BEGIN Records to use
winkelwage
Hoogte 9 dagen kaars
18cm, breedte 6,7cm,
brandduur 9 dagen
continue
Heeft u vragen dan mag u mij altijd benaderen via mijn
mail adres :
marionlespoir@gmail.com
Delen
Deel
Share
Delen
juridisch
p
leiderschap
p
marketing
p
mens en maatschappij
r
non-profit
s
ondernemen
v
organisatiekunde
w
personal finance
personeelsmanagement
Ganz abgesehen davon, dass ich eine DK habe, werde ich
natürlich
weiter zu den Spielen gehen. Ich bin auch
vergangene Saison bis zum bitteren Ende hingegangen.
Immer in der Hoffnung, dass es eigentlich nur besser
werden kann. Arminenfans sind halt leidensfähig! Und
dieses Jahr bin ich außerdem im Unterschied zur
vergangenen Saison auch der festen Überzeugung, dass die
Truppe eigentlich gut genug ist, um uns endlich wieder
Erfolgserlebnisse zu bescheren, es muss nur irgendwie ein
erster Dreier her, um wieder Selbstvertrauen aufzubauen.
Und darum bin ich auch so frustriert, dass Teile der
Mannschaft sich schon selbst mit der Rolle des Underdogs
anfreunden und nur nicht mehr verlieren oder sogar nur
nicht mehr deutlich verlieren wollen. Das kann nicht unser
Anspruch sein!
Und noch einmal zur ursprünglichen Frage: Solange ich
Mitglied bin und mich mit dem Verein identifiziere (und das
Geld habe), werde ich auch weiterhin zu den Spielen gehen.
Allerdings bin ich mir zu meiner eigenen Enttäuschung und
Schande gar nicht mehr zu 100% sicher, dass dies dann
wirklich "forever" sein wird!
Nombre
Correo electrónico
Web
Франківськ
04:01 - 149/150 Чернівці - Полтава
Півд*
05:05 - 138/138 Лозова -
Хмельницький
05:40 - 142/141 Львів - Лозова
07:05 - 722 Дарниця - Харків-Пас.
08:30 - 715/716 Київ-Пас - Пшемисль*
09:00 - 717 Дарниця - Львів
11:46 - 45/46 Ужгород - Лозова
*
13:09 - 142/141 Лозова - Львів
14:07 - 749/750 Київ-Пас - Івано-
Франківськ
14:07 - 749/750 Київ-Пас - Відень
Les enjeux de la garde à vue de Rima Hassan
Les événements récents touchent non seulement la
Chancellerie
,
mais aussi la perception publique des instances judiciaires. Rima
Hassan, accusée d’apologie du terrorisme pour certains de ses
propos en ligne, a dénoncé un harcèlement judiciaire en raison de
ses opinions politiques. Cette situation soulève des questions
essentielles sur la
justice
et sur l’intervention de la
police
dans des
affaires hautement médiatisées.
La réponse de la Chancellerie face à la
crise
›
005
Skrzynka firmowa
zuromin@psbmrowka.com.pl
END Records to use
Your assignment: Can you output the data's lines unchanged, from its first line to the line with "personeelsmanagement", including both of those lines?

Exercise answer:
winkelwage
Hoogte 9 dagen kaars
18cm, breedte 6,7cm,
brandduur 9 dagen
continue
Heeft u vragen dan mag u mij altijd benaderen via mijn
mail adres :
marionlespoir@gmail.com
Delen
Deel
Share
Delen
juridisch
p
leiderschap
p
marketing
p
mens en maatschappij
r
non-profit
s
ondernemen
v
organisatiekunde
w
personal finance
personeelsmanagement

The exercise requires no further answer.